At 17, initiating the pattern her heroines now follow, Rosemary rebelled against a feudal upbringing. After three years at the University of Ceylon, she horrified her family by taking a job as a reporter. Two years later she married a Ceylonese track star known as "the fastest man in Asia." Unhappily, says Rosemary, he often sprinted after other women. At 28, she packed up her two daughters and took off for London, there to try the flamboyant high-and-low life her heroines always have a fling at. One day a middle-aged multimillionaire offered her a fancy flat in Paris and a huge allowance, but Rosemary had already fallen for a black G.I. named Leroy Rogers. "He was the first man," she recalls, "who made me feel like a real woman."

After getting a divorce from the track star, she married Rogers in his home town, St. Louis. Six years later, when that marriage broke up ("It turned out we had only one interest in common," she explains), Rosemary was left with two sons and two daughters to support on her $4,200 salary as a typist. In 1969, in the face of a socialist takeover of Ceylon, her parents fled the island with only -L- 100, giving Rosemary two more dependents. At 37, the rich girl from Ceylon was on her uppers in Fairfield.

Third Eye. What happened might strain credulity even in the context of a Rosemary Rogers novel. Working only at night for more than a year, she rewrote one of her childhood tales 24 times, then mailed it to Avon. Today the author lives quietly in a small dramatic villa perched on a crag above the Pacific near Carmel. Her three oldest children are now away from home. "I'd like to live with a man," she admits, "but I find men in real life don't come up to my fantasies. I want culture, spirit and sex all rolled up together."

Rosemary sleeps all day. But "when the sun goes down, I come alive," she says. In late afternoon she slips into jeans and meditates. "I've done yoga for years. It got me through the worst times. I can activate the third eye now and feel the light above my head. Meditation gives me the feeling of being part of the universe." At suppertime she sits down to breakfast, and about 8 p.m., with the roar of the sea and the light of the moon streaming through the windows, she flicks on the stereo system and plays mood music to arouse her fantasies --Mozart for a scene at court, flamenco for a seduction or a rape. When the fantasies are flowing, she begins to type at stuttering speed, scarcely stopping until eight in the morning.
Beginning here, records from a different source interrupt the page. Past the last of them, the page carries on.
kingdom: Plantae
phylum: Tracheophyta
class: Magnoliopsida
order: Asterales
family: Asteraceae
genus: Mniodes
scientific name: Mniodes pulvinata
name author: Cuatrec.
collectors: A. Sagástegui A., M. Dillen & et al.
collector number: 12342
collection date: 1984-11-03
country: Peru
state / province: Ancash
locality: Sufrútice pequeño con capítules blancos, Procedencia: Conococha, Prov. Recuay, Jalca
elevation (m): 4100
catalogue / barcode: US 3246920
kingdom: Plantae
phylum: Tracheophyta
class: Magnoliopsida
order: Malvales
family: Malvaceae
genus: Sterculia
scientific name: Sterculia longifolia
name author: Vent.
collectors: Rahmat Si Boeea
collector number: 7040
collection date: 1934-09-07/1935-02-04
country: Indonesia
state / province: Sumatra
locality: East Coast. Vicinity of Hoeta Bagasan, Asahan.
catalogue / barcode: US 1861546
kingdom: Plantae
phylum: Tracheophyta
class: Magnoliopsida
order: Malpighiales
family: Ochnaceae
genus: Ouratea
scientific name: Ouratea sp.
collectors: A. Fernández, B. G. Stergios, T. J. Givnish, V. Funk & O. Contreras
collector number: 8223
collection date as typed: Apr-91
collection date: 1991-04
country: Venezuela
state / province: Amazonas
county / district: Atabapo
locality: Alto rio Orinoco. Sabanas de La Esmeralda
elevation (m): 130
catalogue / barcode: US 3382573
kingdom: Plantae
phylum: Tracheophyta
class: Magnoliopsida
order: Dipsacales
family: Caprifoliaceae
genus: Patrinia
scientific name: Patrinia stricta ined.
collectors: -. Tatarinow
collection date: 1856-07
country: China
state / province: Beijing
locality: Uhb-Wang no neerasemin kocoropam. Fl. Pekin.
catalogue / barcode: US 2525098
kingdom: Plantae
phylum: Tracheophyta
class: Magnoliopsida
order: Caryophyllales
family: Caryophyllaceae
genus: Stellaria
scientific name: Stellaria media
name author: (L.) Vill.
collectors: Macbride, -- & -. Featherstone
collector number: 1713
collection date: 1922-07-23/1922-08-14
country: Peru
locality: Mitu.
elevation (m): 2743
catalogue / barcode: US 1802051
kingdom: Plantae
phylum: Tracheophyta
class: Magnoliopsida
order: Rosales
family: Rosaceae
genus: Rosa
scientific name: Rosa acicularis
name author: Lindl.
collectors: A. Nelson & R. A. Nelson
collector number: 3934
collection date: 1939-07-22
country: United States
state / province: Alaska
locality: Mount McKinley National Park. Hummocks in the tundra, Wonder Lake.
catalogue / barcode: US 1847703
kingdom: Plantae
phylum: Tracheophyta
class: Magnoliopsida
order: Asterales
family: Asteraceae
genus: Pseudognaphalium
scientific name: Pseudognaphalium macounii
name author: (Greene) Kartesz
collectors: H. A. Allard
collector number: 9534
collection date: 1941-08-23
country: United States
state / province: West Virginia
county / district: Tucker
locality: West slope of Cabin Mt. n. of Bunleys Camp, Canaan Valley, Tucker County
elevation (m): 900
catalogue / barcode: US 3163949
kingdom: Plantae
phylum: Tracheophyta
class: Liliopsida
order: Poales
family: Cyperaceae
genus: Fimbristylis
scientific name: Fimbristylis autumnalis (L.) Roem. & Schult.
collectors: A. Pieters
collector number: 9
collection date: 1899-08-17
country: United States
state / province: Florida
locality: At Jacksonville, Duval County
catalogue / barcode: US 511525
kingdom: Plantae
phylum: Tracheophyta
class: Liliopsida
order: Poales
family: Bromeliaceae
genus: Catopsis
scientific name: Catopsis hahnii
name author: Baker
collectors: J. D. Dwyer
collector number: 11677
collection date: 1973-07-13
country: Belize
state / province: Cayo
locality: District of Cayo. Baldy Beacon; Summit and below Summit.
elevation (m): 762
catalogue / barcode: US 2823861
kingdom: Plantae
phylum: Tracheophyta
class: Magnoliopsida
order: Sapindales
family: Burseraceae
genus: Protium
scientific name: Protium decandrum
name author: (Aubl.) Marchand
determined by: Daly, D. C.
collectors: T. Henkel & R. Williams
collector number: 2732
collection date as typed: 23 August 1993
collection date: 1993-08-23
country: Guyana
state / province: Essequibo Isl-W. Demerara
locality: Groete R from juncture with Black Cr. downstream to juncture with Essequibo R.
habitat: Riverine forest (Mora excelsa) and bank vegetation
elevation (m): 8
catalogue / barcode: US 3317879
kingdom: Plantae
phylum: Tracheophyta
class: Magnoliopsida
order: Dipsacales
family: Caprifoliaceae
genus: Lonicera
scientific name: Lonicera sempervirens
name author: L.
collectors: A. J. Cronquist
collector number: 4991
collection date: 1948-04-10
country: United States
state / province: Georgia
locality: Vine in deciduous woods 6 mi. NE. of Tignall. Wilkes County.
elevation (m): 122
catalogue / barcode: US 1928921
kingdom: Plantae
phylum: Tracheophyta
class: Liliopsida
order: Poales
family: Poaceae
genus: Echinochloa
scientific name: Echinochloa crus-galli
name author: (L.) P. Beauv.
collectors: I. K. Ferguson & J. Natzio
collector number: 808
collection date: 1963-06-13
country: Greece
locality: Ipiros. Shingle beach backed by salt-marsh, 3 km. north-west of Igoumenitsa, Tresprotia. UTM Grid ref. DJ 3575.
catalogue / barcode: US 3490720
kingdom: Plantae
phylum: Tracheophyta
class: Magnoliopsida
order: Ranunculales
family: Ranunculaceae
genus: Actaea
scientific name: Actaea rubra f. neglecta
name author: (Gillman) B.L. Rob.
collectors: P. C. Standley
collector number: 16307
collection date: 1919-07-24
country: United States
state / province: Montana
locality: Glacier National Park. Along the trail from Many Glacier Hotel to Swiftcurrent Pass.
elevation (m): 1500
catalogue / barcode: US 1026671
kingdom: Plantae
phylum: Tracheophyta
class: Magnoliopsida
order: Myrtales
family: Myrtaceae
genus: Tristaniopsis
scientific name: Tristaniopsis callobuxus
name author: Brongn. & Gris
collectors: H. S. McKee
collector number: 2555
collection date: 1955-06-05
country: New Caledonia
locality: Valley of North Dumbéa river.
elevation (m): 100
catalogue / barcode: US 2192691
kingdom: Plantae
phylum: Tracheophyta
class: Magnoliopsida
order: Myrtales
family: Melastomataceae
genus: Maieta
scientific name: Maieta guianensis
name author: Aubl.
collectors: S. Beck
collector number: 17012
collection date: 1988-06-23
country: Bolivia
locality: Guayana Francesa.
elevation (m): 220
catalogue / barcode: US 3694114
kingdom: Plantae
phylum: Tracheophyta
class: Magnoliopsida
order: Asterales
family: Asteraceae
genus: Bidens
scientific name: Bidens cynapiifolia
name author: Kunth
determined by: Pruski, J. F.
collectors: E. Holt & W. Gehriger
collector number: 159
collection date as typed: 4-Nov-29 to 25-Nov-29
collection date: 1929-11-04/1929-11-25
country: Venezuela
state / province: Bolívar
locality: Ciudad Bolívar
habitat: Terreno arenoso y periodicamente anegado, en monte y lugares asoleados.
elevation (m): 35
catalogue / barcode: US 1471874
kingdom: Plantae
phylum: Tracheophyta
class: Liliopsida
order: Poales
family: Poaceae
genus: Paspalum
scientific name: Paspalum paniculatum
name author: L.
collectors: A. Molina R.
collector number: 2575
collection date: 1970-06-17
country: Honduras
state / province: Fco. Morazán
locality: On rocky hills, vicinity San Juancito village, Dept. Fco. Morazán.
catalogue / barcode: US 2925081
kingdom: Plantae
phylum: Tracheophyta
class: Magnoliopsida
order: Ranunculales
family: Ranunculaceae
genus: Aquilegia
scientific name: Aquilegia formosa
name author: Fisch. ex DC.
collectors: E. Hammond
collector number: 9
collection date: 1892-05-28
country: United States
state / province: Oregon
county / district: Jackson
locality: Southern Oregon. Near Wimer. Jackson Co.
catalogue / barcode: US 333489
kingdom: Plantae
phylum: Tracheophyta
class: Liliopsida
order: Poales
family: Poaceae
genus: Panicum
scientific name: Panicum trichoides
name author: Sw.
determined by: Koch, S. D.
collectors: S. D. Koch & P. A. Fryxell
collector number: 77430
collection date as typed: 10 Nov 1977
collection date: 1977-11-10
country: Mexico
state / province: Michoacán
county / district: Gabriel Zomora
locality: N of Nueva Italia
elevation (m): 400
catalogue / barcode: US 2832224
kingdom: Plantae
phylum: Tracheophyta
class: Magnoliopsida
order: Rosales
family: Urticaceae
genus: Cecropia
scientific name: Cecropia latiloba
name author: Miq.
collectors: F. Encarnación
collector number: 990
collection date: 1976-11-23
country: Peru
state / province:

"My books come to me in mind movies," she explains. "I see the action in Technicolor on a wide screen in my head, and I hear the characters speak every line of dialogue before I write it. All my heroes look like Clint Eastwood --I've had this absurd crush on him for years." Her heroines she imagines as Jacqueline Bisset or Olivia Newton-John. "I just write what comes to me. Sometimes I turn a passage in to Avon without rereading it. I'm just now learning to rewrite competently. But I could never do things to please critics or an intellectual coterie. I write to please ordinary people--I write the kinds of books I want to read. Sometimes I go back and read one of my own books, and you know, I really like them. Wow, I say, that's good!"